Note: If you do reconsider leaving him…dont think for a moment this person yu have found loving up to now wont POSSIBLY turn on you in a vicious manner… depending how steeped he is in his faith, he may take this as a grevious insult to him, his honor and his family’s honor… only you know the answer to how deep he is in his faith…but anyone tellling me to leave CHRIST…I wouldnt trust…I’d disapear when he wasnt around and not come back…theres enough of true life horror stories to know how these things can and have ended up when American women hook up with these infidels… leave the entire country if possible if that is the case.
 
No one is worth committing apostacy for. I think you should find someone else. For both your sakes. You might visit www.answer-islam.org. I think a marriage like this is full of peril. Please consider carefully and prayerfully.
 
There are plenty of potential problems that might arise in such a marriage. A lot of questions that might never be resolved. Why not try finding a good, single Christian, preferrably a Catholic man. There are still many of them and you only need to look around you.

Gerry 🙂
 
dhgray said:

, If you convert to Islam you are turning your back on Jesus and the Holy Spirit and the Bible says this is an unforgivable sin.

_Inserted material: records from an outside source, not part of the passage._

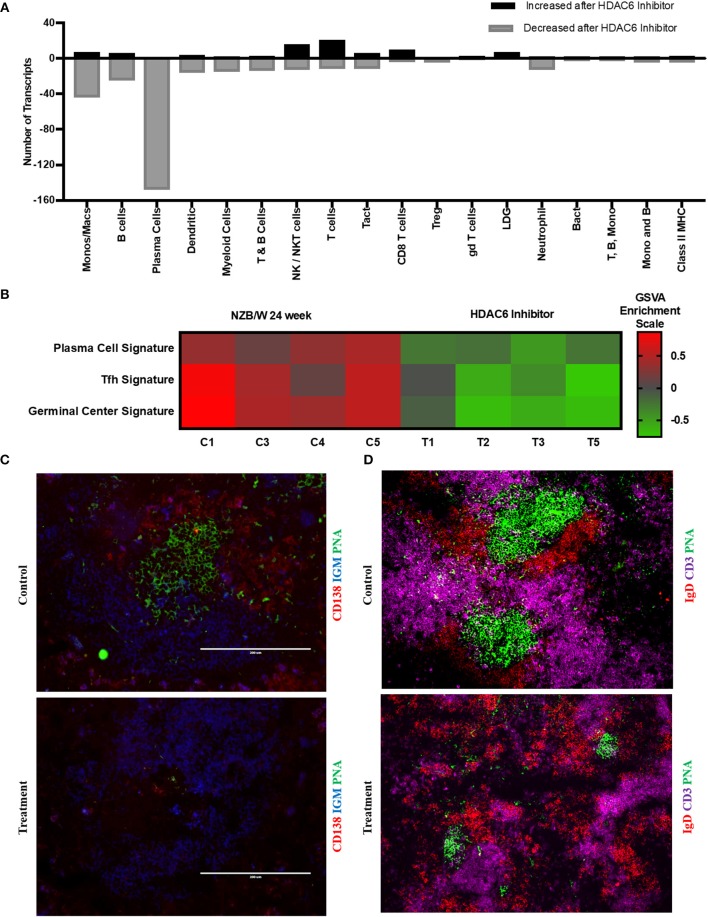
HDAC6i treatment results in significantly decreased GC activity and PC formation. (A) I-Scope hematopoietic cell enrichment demonstrated that HDAC6 inhibition decreased PC, B cells and inflammatory myeloid cells. The number of transcripts corresponding to each cell type increased or decreased after HDAC6 inhibitor treatment are shown. Gene symbols for transcripts for PC, B cells and inflammatory myeloid cell are in Supplementary Data 1 (increased transcripts) and Supplementary Data 2 (decreased transcripts). (B) GSVA was carried out to determine the enrichment of PC, Tfh cells and GC in each HDAC6 inhibitor treated and control NZB/NZW mouse (Methods lists genes used for GSVA enrichment modules). (C) Representative splenic section stained with anti-CD138, anti-IgM and PNA. (D) Representative splenic section stained for T cells, follicular B cells and GC with anti- CD3, anti-IgD, and PNA.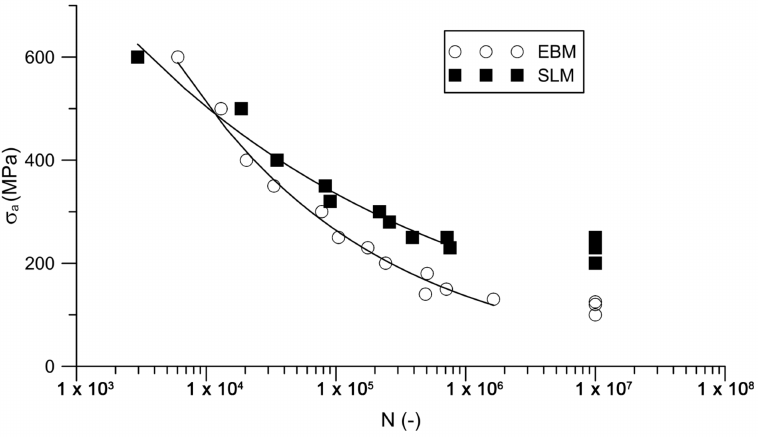
Figure 6. S-N curves of SLM and EBM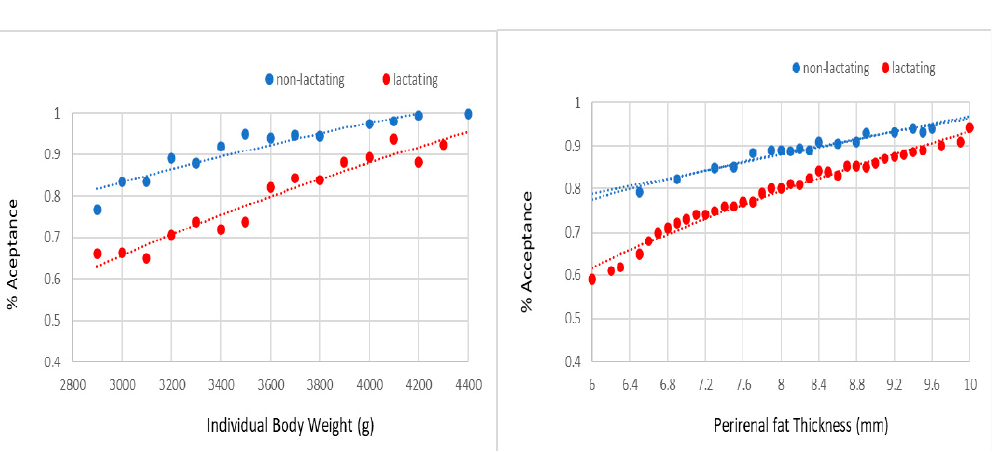
Table 2. Features of the marginal posterior distribution of the di ff erences for individual body weight (IBW10d) and perirenal fat thickness (PFT10d) at 10 days after delivery for receptivity and fertility. Receptive Non-Receptive D HPD 95%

Incorrect. This is not the unpardonable sin. While it Is sin to reject the Truth which Jesus has revealed for the false claims of another religion, it is not the unpardonable sin.

The unpardonable sin, the Blasphemy of the Holy Spirit, is impenitence. Always taught that way, check the CCC.

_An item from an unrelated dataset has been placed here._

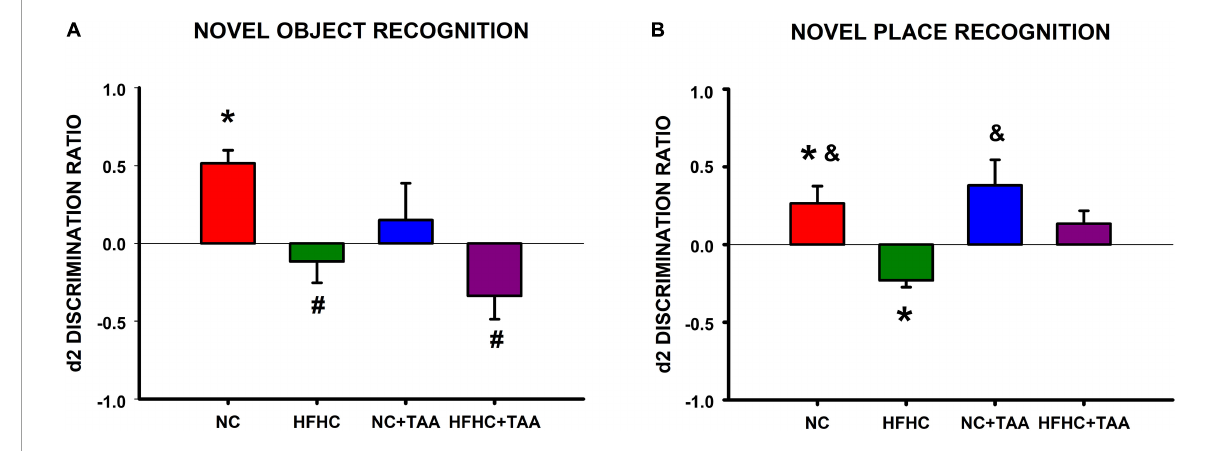
FIGURE11 Object recognition test. (A) Novel object recognition test. Bars charts (mean ± SEM) represent the discrimination ratio (d2) between the new object and the one previously observed. This value was analyzed through a t -test for independent samples (*comparison with zero) and a one-way ANOVA followed by Tukey’s test ( # comparison with NC d2 value; & comparison with HFHC d2 value; * #& p < 0.05). NC was able to discriminate against the new object, whereas HFHC, NC + TAA, and HFHC + TAA were not able to discriminate against it. HFHC and HFHC + TAA displayed a lower d2 ratio than NC; NC + TAA did not show differences from the NC group but an impairment in novel object recognition was found. (B) Novel place recognition test. Bars charts (mean ± SEM) represent the discrimination ratio (d2) between the new location and the one previously used. This value was analyzed through a t -test for independent samples (* comparison with zero) and a one-way ANOVA followed by Tukey’s test (# comparison with NC d2 value; & comparison with HFHC d2 value; * #& p < 0.05). NC showed a preference for the new location, whereas NC + TAA and HFHC + TAA were not able to discriminate the new place of the object. Moreover, HFHC spent more time exploring the object in the previous location and it displayed a lower d2 ratio than NC and NC +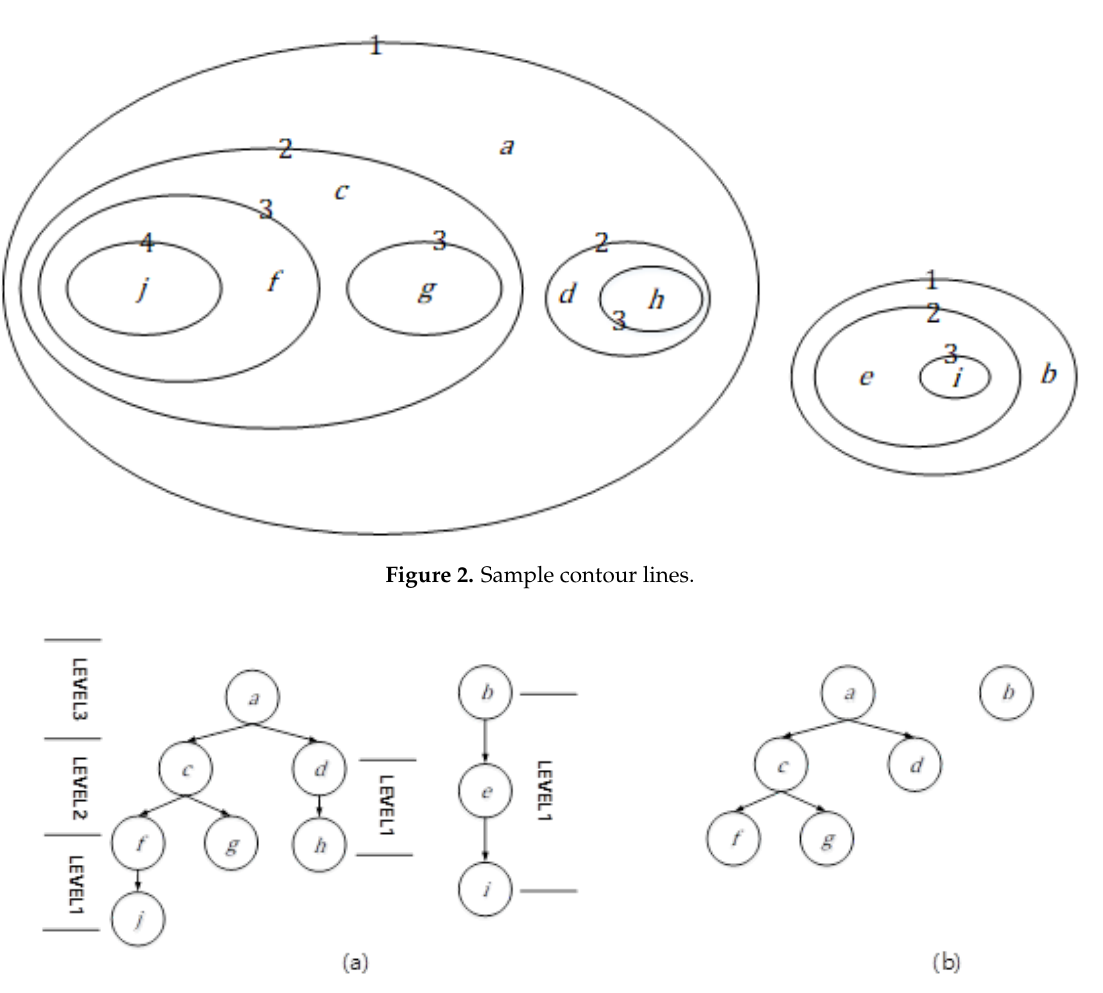
Figure 3. ( a ) Sample contour trees; ( b ) simplified sample contour trees.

I agree with everything else you said though.

realize that Islam doesnt believe that Jesus is God, just a prophet of which Mohammed was a greater one.

It is blasphemy to call God ‘Father’ in Islam because God has no sons, just slaves.

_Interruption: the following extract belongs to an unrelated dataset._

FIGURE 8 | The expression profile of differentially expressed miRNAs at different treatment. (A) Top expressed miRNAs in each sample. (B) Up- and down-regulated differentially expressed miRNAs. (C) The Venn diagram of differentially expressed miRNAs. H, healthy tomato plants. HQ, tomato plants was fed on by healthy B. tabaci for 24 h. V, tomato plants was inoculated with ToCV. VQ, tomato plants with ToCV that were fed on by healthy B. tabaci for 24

And as sister said above, which wife would u be?, He can have up to four wives.

‘Good people’ dont all make it to heaven.
 
delal said:
Ým very very confused. My fiance is Muslim and he wants me to convert but Ý was baptised and confirmed in the Catholic Church so does this mean that no matter what Ý do my soul will always be Catholic? :confused:
PS Before anyone gets angry with me Ý couldnt find a nice practising Catholic man and my fiance is a good person
PPS Ým in the Middle East so please excuse any typing errors- its the keyboard

Jesus said: “I AM the Way, the Truth and the Life. No one comes to the Father but though me.”
 
I reccomend not marrying this man. If he would get angry at your for not converting to Islam, he obviously wants your soul. You should never give up your faith. If it’s hard to find a husband, move from your region. I highly reccomend marrying a Catholic. If you can’t find one in your city, go to another city. If you can’t find one in your country, go to another country. You might want more Catholic support than your getting, if all you can find for a husband is a muslim.
 
I hope you will not deny the Lord. I will pray for you.

God Bless
 
Jesus just answered this question last Sunday at mass:

Luke 14:26 “If any one comes to me without hating his father and mother, wife and children, brothers and sisters, and even his own life, he cannot be my disciple.”
 
Run

Rent “Not Without My Daughter” True story could happen to you too!
 
From what I have heard on radio programs, if a Muslim converts to Christianity, he is committing a death sentence to himself and his entire family. He will be totally shunned by his family and community. That is why he will most likely NOT convert to Catholism. If he does, it would be better if both of you left the Middle East.
Personally, your love for Christ should be greater than this current situation. I am sure this is a lot of pressure, but didn’t Christ say that to walk away from everything and follow Him is worth more than anyone can imagine?
(Remember the Apostles walked away totally from their former lives to walk with Jesus).

go with God!
Edwin
P.S. Are you an Eastern Rite Catholic?
 
You seem to recognize that the truth lies in the Catholic faith and not in Islam. It would be very hard to reconcile these 2 faiths in a marriage situation. Muslims believe that non-Muslims are infidels, so if you tried to maintain your catholicity, it would eventually lead to some strife in your marriage and perhaps discomfort or even scorn within the general Muslim community. You must make a difficult decision and I can appreciate that but in the end you must choose the truth.